Wakil Ketua KPK Basaria Panjaitan (kiri) didampingi Jubir KPK Febri Diansyah (kanan) memberikan keterangan kepada wartawan terkait hasil Operasi Tangkap Tangan (OTT) yang menjerat anggota DPR Fraksi Golkar Bowo Sidik Pangarso, saat memberikan keterangan pers, di Gedung KPK Merah Putih, Jakarta, Kamis (28/3/2019). AKTUAL/Tino Oktaviano
Jakarta, Aktual.com – Penyidik Komisi Pemberantasan Korupsi (KPK) menetapkan Bupati Solok Selatan, Muzni Zakaria tersangka.
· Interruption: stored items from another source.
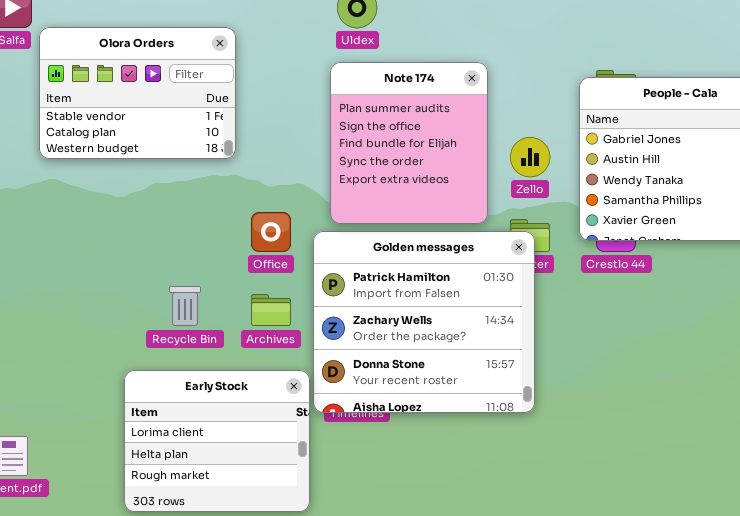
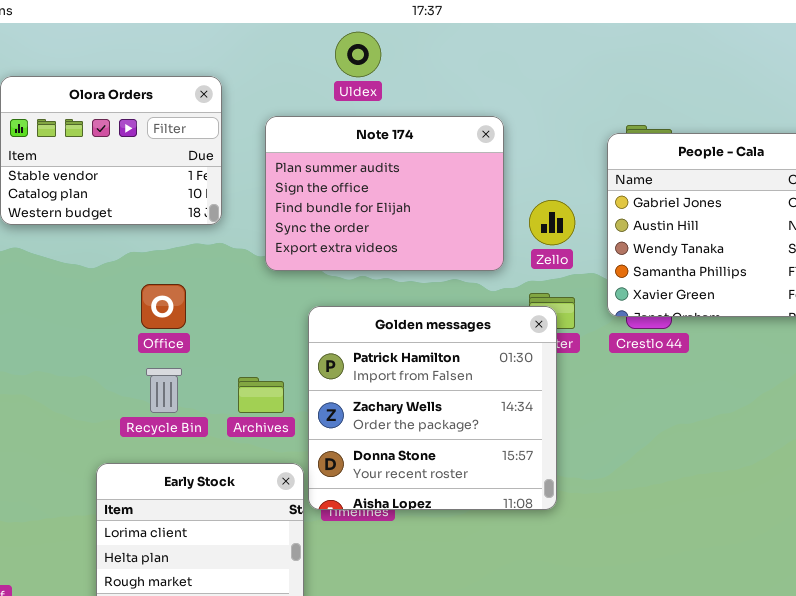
Note 174: [330,62,488,224] -> [265,116,504,271], resized
Office: [251,212,291,252] -> [141,284,186,329], moved

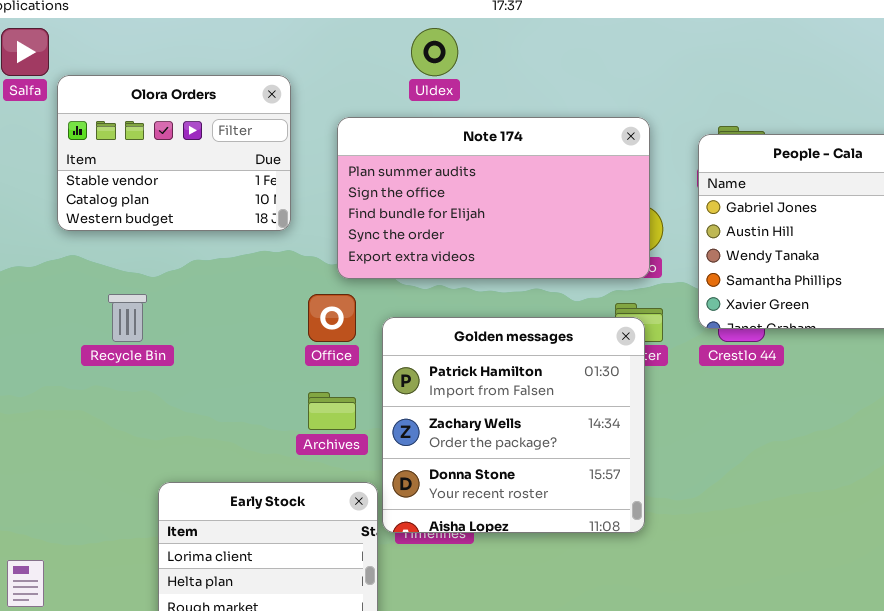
Note 174: [265,116,504,271] -> [337,117,650,279], resized
Office: [141,284,186,329] -> [308,294,356,342], moved
Recycle Bin: [146,368,182,413] -> [108,294,147,342], moved

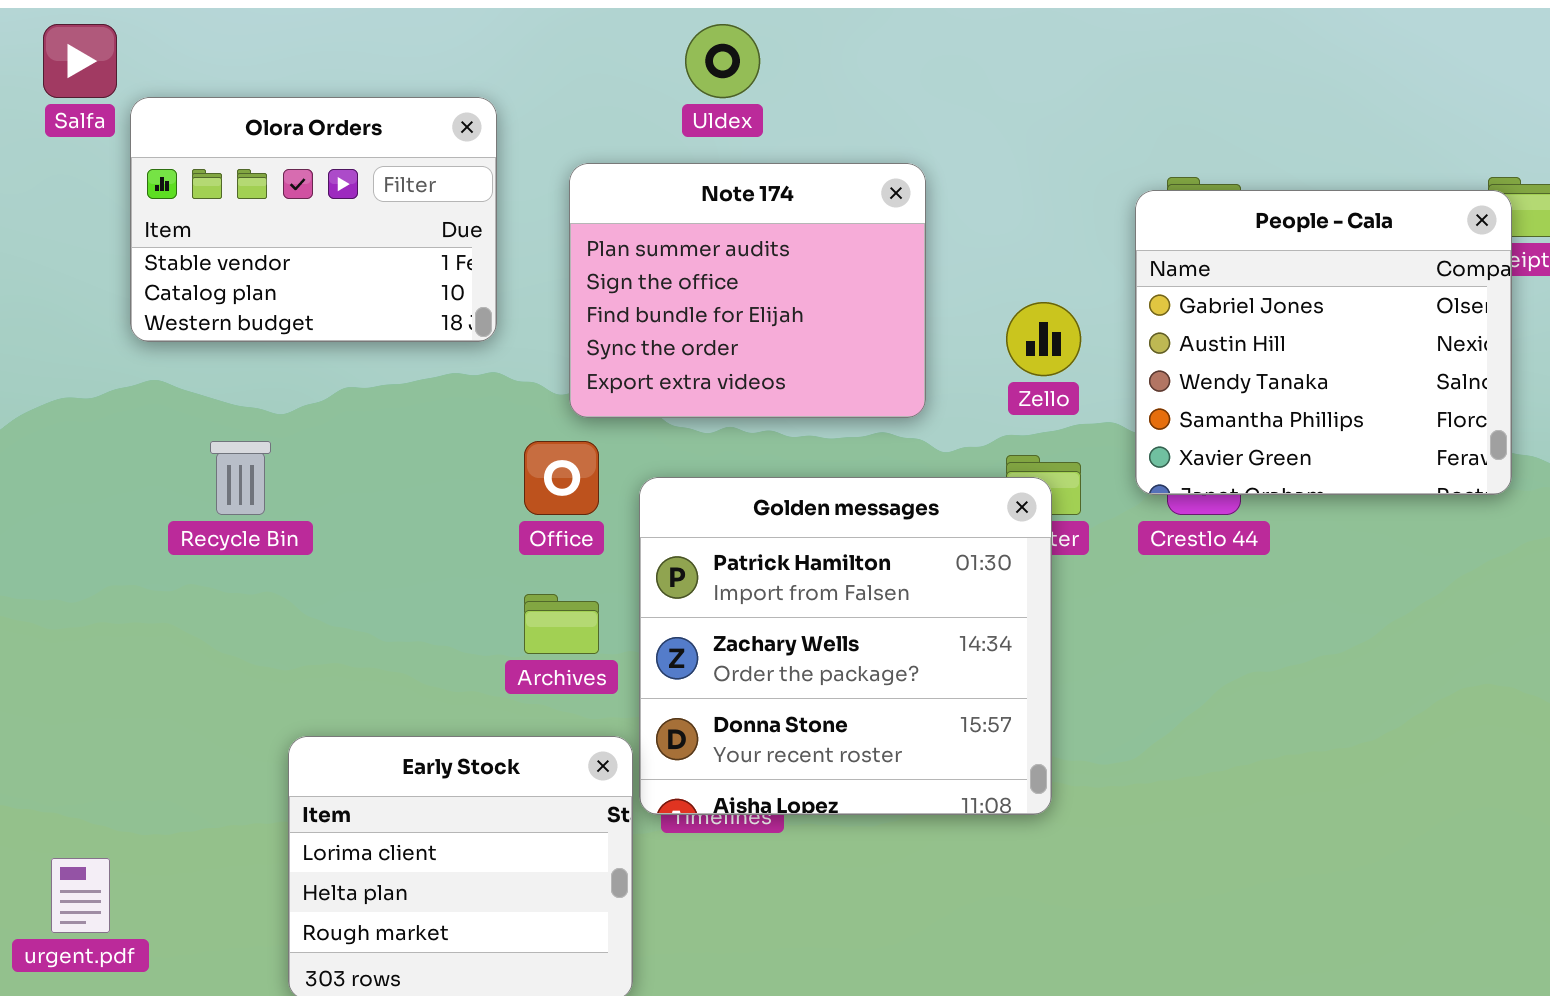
Note 174: [337,117,650,279] -> [569,163,926,418], resized

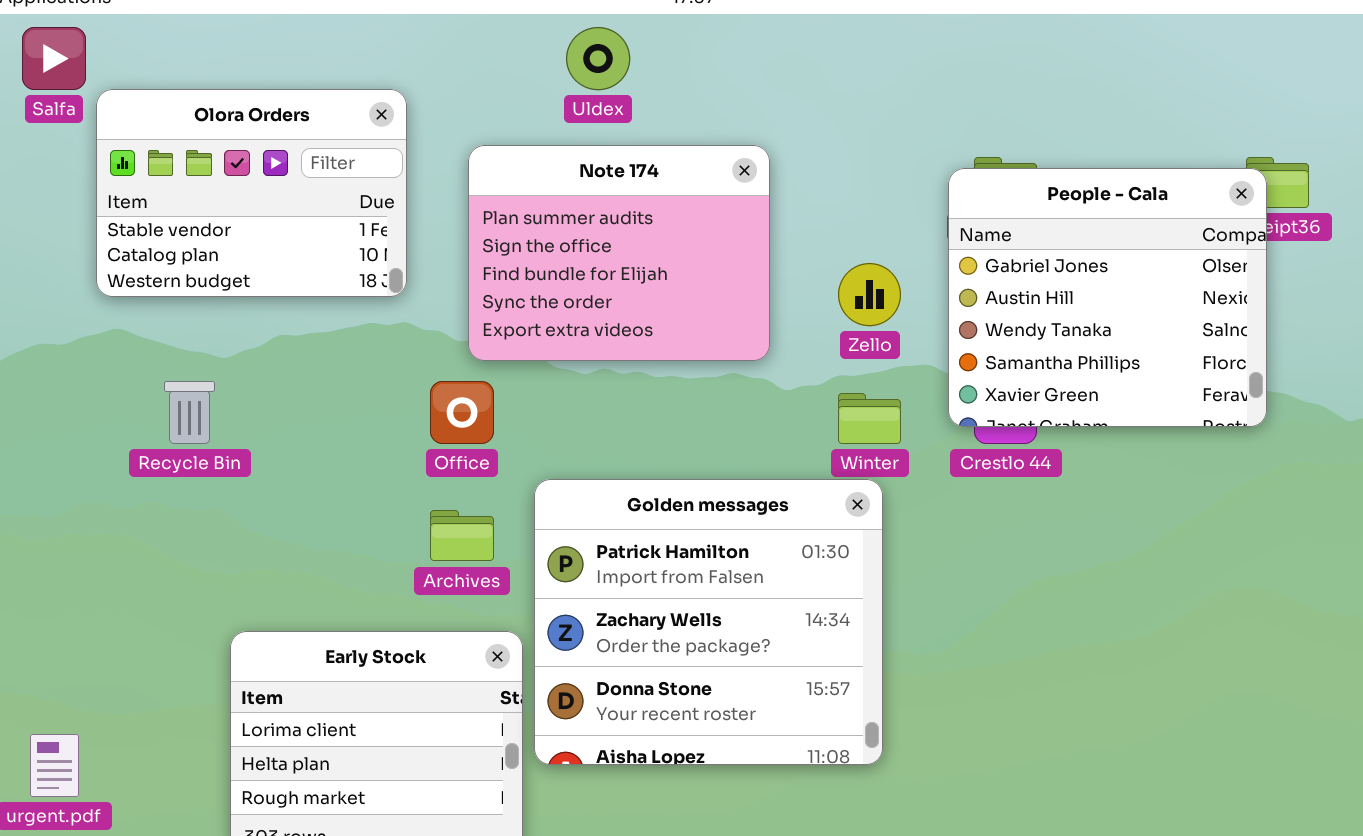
Golden messages: [639,477,1052,815] -> [534,479,883,765], moved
Penetapan status berkaitan penggeledahan tim KPK di kediaman Muzni beberapa waktu lalu.
“Iya benar (sudah tersangka),” kata Wakil Ketua KPK, Basaria Panjaitan saat dihubungi, Sabtu (27/4). 
Meski Bupati Solok Selatan sudah ditetapkan tersangka, namun Basaria belum menjelaskan secara rinci terkait dugaan korupsi yang menjeratnya.
Sebelumnya, tim KPK menggeledah kediaman Bupati Solok Selatan Muzni Zakaria di kawasan Asratek Kecamatan Padang Utara, Kota Padang, Sumatera Barat pada Kamis (25/4) lalu.
Saat digeledah, KPK mengamankan sejumlah dokumen terkait proyek tertentu. Diduga dokumen proyek itu berkaitan dengan penggeledahan-penggeledahan yang menimpa Walikota Tasikmalaya dan juga Walikota Dumai Zulkiflu AS.
Berdasarkan informasi yang beredar di kalangan wartawan, pengggeledahan rumah dan kantor Walikota Solok Selatan ini berkaitan dengan dugaan suap mafia anggaran dari tersangka pejabat Kementerian Keuangan, Yaya Purnomo.
Yaya Purnomo Mei tahun lalu kena operasi tangkap tangan (OTT) KPK karena diduga menerima suap dari sekitar sembilan kabupaten/kota di seluruh Indonesia. 
Suap untuk memuluskan pencairan alokasi khusus dan (DAK) dan Dana Insentif Daerah (DID) dari Kementerian Keuangan pada APBN 2016, APBN 2017, APBN-P 2017, APBN 2018, dan APBN 2019.